Lists Home |
Date Index |
The Xerces-C++ parser has the capability of caching grammars for
subsequent reuse. Depending on the complexity of the grammar and the
instance documents, doing can give a significant performance boost.
However, the way W3C Schema grammars are cached seems a bit strange to me.
All "no-namespace" schemas are considered equivalent: a no-namespace
schema is stored in the pool of cached grammars using the key "".
This has ... problematic effects.
Rather than invent a new example, I'll pinch one from the Xerces mailing
> First we parse a document based on schema A with root element A_root.
> The schema is cached on "". Everything is fine.
> Then we parse another document based on schema A. The cache finds the
> schema for "" and validates. Everything is fine.
> THEN we parse a document based on schema B with root element B_root.
> The parser looks in the cache, finds the schema for "" (type A) and validates.
> This of course results in a shitload of errors and a failed parse.
To me, this behaviour seems wrong. However, the Xerces folk think that
> you shouldn't use schema caching if you have different schemas sharing the
> same namespace (being this the empty one or not). A namespace URI is a
> "domain", is like saying "when I am talking about music a record is
> something that has songs in it; when talking about sports a record is the
> best performance". You are using two schemas, sharing the same "domain"

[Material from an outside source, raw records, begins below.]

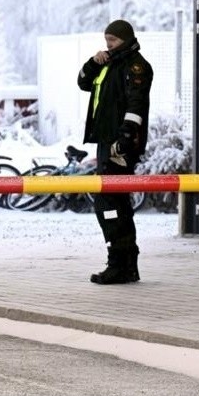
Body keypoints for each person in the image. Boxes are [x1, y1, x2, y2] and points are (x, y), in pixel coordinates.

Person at [77, 19, 152, 285]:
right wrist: (93, 63)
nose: (107, 44)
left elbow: (136, 103)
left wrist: (124, 139)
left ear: (126, 39)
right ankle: (124, 263)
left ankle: (121, 263)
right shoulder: (108, 64)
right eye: (106, 39)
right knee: (114, 202)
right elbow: (84, 83)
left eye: (113, 40)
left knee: (109, 203)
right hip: (106, 141)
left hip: (119, 145)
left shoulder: (135, 66)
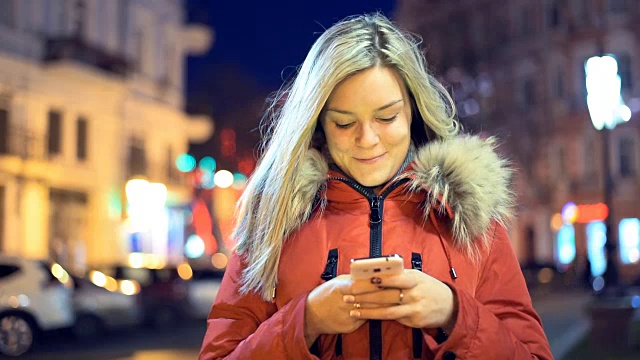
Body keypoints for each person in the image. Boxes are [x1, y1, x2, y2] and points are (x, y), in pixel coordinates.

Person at [199, 13, 552, 360]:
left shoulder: (468, 212)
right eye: (344, 122)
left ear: (413, 109)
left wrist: (454, 314)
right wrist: (304, 323)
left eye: (387, 117)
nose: (367, 139)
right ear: (318, 120)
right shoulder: (275, 219)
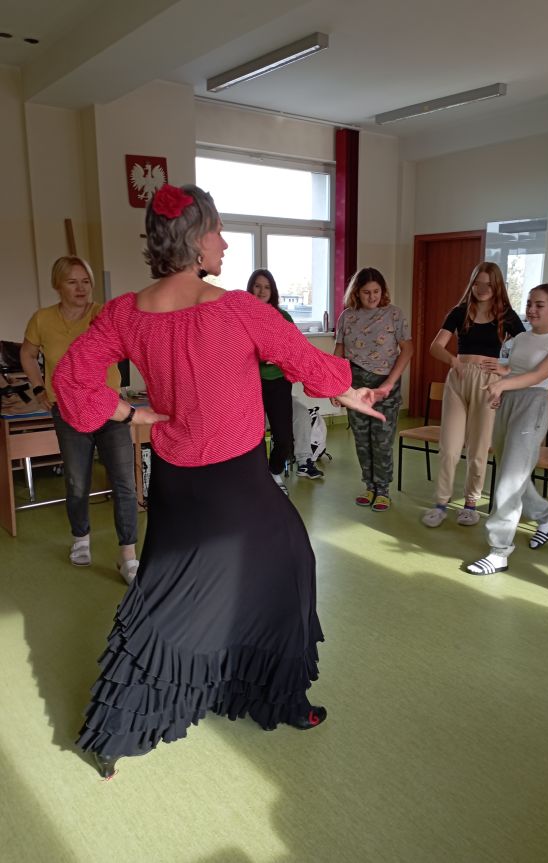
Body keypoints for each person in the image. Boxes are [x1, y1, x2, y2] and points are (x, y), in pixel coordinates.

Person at [52, 184, 384, 779]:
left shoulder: (127, 311)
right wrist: (349, 390)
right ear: (194, 241)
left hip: (178, 479)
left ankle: (120, 724)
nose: (225, 242)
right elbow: (308, 363)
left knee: (170, 590)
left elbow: (72, 382)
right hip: (233, 479)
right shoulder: (236, 309)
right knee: (284, 566)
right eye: (218, 231)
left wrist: (131, 414)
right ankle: (272, 696)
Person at [20, 256, 139, 584]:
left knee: (124, 482)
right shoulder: (42, 319)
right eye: (72, 282)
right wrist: (39, 387)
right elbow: (28, 354)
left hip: (110, 409)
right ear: (57, 285)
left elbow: (129, 342)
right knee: (77, 481)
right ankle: (81, 538)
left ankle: (128, 554)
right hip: (68, 410)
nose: (81, 288)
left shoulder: (102, 313)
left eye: (85, 281)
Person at [466, 284, 548, 575]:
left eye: (540, 305)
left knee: (510, 480)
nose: (532, 310)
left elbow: (538, 376)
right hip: (508, 405)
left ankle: (499, 551)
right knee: (513, 473)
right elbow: (514, 370)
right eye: (529, 303)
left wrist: (502, 383)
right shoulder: (521, 338)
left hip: (532, 408)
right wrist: (500, 381)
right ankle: (545, 518)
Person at [422, 262, 525, 529]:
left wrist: (505, 369)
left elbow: (527, 354)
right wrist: (453, 361)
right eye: (477, 283)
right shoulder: (459, 312)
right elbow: (436, 347)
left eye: (488, 284)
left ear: (497, 285)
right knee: (449, 448)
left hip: (488, 383)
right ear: (472, 284)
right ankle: (440, 503)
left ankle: (470, 504)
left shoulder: (507, 316)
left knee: (479, 448)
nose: (482, 289)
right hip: (459, 378)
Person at [334, 267, 413, 511]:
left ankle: (383, 490)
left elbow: (407, 349)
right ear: (357, 292)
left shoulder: (394, 315)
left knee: (381, 440)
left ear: (383, 291)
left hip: (385, 384)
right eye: (366, 292)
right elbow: (339, 354)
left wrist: (390, 382)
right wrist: (336, 387)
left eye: (376, 292)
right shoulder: (347, 316)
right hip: (355, 385)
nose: (372, 297)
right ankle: (369, 486)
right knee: (361, 439)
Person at [246, 269, 294, 492]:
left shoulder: (283, 317)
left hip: (279, 383)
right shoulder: (243, 317)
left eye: (266, 287)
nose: (262, 291)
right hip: (251, 383)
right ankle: (259, 480)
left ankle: (274, 472)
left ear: (272, 291)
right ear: (251, 288)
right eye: (257, 286)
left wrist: (279, 357)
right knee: (253, 437)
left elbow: (295, 349)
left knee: (283, 437)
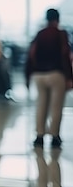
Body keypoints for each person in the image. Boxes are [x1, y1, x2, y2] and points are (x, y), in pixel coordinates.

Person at [25, 8, 73, 148]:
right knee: (56, 107)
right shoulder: (61, 34)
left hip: (39, 75)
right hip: (56, 74)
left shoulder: (39, 34)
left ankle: (39, 136)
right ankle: (54, 136)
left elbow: (31, 55)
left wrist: (28, 76)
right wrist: (69, 77)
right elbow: (65, 55)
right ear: (57, 19)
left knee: (41, 105)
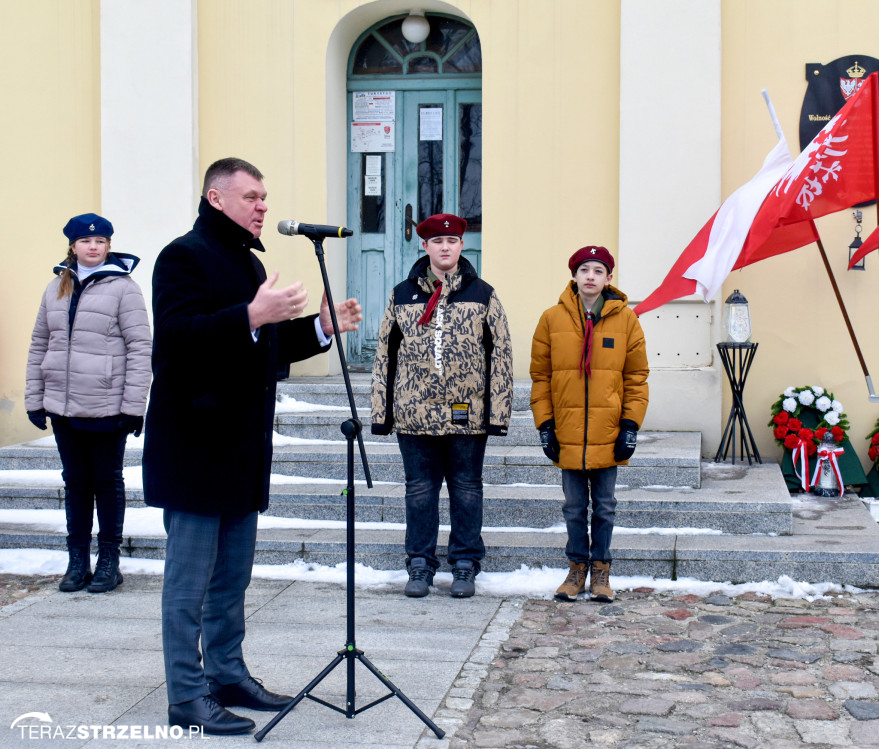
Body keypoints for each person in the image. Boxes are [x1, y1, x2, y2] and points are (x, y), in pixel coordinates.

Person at [142, 158, 361, 736]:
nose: (263, 205)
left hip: (238, 451)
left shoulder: (244, 261)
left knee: (232, 579)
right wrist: (251, 314)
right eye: (252, 196)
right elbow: (180, 339)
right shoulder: (183, 256)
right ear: (217, 199)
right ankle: (187, 697)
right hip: (194, 448)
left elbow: (257, 347)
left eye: (265, 196)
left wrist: (318, 328)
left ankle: (228, 675)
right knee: (188, 584)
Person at [370, 213, 513, 599]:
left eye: (452, 241)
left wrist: (498, 414)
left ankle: (465, 564)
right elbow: (385, 352)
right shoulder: (402, 294)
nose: (445, 247)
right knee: (419, 492)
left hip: (467, 414)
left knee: (466, 491)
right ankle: (420, 565)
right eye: (437, 242)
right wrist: (381, 413)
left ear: (462, 246)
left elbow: (501, 353)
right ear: (425, 246)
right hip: (414, 415)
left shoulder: (482, 293)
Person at [25, 213, 152, 594]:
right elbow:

> label: nothing wrong with that, provided that you don't mix them.
What's the right answer?
A additional but related question: is Xerces right to cache W3C Schemas
that _do_ target namespaces based on the target namespace of the schemas?
For that to be correct, the target namespace of the schema must be
considered to play an equivalent role to a DTD's PUBLIC identifier ...
which doesn't seem unreasonable, but may not be true.